REQUIRED ACTION — A single figure is required: the number of lines below in which the word "well" occurs.
————————
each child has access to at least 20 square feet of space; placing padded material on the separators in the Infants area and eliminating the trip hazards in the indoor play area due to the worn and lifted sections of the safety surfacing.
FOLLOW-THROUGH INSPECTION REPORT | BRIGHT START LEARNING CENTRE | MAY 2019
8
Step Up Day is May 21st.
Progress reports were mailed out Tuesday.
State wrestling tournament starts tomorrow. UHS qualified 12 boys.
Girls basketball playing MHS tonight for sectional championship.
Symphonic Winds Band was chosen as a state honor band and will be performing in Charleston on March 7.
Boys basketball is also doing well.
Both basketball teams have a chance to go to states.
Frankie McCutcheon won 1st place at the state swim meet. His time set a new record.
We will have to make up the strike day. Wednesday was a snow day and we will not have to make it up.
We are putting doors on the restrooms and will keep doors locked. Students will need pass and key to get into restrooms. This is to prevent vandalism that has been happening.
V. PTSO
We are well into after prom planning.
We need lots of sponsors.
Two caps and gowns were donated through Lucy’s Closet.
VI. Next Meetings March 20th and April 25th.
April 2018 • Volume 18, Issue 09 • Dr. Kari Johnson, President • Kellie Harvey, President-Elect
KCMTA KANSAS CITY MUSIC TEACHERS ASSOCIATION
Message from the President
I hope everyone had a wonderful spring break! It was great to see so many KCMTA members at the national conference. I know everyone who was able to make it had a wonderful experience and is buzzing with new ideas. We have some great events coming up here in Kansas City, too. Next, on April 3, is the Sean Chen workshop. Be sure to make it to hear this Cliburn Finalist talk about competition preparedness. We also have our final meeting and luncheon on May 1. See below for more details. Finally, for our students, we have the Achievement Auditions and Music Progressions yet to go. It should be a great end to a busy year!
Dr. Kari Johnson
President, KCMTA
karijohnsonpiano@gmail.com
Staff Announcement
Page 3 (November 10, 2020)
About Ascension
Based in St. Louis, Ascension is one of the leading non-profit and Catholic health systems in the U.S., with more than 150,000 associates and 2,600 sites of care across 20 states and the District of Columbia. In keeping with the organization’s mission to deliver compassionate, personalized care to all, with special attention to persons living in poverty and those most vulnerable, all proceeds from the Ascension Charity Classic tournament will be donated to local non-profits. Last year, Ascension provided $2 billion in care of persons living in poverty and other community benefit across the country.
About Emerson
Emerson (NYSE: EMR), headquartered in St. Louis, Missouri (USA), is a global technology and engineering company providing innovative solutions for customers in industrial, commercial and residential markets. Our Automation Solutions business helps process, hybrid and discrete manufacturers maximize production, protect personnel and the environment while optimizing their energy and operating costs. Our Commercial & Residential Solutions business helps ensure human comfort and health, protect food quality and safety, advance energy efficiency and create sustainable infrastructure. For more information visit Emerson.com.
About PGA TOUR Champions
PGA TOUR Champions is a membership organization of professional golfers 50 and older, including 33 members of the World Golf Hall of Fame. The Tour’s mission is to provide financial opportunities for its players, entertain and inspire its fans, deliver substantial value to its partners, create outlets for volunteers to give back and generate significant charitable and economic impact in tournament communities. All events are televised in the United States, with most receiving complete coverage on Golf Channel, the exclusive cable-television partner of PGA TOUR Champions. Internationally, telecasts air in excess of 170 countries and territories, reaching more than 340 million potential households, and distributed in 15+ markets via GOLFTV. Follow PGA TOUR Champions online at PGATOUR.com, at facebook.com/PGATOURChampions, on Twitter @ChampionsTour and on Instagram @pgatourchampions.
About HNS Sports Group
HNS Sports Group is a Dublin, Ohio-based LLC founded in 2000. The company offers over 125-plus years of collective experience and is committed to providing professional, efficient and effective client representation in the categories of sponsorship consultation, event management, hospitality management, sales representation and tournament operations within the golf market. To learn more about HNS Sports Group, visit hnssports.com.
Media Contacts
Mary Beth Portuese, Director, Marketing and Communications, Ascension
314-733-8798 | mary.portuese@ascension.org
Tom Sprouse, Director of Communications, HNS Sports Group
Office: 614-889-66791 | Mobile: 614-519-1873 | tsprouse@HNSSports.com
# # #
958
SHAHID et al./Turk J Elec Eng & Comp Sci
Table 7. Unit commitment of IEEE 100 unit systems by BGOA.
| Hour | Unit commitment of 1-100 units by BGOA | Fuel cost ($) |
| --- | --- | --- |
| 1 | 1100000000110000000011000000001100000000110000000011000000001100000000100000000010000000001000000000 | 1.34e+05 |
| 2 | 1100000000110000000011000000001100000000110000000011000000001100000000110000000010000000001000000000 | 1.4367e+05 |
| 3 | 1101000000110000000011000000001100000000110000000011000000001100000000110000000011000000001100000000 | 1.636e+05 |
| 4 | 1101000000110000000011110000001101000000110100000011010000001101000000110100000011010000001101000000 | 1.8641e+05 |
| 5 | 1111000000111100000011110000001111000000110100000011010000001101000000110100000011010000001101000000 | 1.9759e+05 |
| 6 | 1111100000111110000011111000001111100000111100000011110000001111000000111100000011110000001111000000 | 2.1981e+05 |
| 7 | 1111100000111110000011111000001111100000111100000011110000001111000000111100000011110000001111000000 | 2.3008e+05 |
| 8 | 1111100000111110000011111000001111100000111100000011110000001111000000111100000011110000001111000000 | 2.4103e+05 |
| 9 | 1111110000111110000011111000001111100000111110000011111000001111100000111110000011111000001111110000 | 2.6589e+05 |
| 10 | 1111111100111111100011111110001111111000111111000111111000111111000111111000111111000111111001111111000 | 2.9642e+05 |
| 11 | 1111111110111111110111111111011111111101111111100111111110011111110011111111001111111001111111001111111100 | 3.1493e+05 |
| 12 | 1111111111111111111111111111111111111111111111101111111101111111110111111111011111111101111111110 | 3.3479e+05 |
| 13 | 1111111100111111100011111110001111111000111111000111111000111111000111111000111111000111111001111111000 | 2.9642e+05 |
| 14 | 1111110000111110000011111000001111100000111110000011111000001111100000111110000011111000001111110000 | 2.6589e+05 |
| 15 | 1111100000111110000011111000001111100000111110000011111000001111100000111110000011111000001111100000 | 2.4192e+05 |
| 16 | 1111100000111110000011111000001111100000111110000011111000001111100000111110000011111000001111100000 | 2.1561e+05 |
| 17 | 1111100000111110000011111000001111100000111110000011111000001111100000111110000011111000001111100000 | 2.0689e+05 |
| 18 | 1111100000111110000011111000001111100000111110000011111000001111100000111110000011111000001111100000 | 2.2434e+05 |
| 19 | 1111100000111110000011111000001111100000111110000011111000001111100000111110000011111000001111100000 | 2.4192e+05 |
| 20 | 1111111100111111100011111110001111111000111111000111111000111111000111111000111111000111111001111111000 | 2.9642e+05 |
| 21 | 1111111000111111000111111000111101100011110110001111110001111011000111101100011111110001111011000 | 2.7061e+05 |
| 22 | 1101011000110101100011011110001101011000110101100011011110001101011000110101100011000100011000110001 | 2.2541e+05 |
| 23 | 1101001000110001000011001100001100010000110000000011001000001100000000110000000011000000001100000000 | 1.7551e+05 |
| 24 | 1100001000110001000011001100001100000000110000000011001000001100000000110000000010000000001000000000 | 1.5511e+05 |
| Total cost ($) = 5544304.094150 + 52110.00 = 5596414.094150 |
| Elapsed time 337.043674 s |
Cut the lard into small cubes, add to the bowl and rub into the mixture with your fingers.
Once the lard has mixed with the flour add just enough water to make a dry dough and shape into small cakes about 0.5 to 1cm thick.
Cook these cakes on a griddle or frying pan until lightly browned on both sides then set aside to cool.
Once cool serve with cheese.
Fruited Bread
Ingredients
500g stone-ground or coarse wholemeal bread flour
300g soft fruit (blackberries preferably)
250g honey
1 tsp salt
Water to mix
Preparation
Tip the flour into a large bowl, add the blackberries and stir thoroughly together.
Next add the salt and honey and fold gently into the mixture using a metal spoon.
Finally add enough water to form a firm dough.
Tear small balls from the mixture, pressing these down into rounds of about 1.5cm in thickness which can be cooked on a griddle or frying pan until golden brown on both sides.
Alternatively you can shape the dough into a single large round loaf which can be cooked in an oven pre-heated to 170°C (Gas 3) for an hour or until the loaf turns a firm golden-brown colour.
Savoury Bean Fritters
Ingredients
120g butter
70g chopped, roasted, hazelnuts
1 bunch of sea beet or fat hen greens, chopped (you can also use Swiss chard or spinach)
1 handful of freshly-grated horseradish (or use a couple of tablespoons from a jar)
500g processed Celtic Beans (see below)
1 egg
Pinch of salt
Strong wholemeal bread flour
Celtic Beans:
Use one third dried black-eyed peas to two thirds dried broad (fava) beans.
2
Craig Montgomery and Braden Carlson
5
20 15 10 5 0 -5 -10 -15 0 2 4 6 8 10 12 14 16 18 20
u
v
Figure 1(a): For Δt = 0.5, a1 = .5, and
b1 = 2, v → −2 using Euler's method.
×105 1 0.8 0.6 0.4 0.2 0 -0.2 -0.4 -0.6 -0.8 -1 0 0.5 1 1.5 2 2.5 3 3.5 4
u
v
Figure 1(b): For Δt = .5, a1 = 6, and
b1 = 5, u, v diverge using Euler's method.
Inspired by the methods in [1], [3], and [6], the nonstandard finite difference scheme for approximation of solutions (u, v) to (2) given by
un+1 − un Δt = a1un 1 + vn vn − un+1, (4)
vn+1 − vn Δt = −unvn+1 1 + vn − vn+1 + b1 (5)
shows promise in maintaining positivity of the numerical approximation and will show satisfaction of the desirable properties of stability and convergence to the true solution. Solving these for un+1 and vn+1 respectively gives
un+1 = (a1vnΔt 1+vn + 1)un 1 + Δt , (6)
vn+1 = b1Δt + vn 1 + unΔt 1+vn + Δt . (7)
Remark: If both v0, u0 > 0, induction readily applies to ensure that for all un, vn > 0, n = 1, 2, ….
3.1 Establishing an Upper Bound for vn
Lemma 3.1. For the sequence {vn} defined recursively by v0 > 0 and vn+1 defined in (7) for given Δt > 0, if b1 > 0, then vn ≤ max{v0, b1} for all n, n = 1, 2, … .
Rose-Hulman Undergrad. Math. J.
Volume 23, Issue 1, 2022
————————
RESPONSE AREA — 2